Work to complete:
Write out every line of text in the records below with no changes, keeping the same order and line breaks.

Extracted entries:
===============
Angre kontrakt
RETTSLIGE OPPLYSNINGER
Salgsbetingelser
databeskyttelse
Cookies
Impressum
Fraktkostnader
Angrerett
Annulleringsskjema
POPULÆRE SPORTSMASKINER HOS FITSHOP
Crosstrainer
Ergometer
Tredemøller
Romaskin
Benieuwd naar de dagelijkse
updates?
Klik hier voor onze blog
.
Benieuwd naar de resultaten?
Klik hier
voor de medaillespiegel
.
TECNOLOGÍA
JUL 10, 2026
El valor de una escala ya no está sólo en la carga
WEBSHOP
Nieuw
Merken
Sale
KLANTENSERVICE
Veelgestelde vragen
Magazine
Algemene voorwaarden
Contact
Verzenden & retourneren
===============
Reply:
Angre kontrakt
RETTSLIGE OPPLYSNINGER
Salgsbetingelser
databeskyttelse
Cookies
Impressum
Fraktkostnader
Angrerett
Annulleringsskjema
POPULÆRE SPORTSMASKINER HOS FITSHOP
Crosstrainer
Ergometer
Tredemøller
Romaskin
Benieuwd naar de dagelijkse
updates?
Klik hier voor onze blog
.
Benieuwd naar de resultaten?
Klik hier
voor de medaillespiegel
.
TECNOLOGÍA
JUL 10, 2026
El valor de una escala ya no está sólo en la carga
WEBSHOP
Nieuw
Merken
Sale
KLANTENSERVICE
Veelgestelde vragen
Magazine
Algemene voorwaarden
Contact
Verzenden & retourneren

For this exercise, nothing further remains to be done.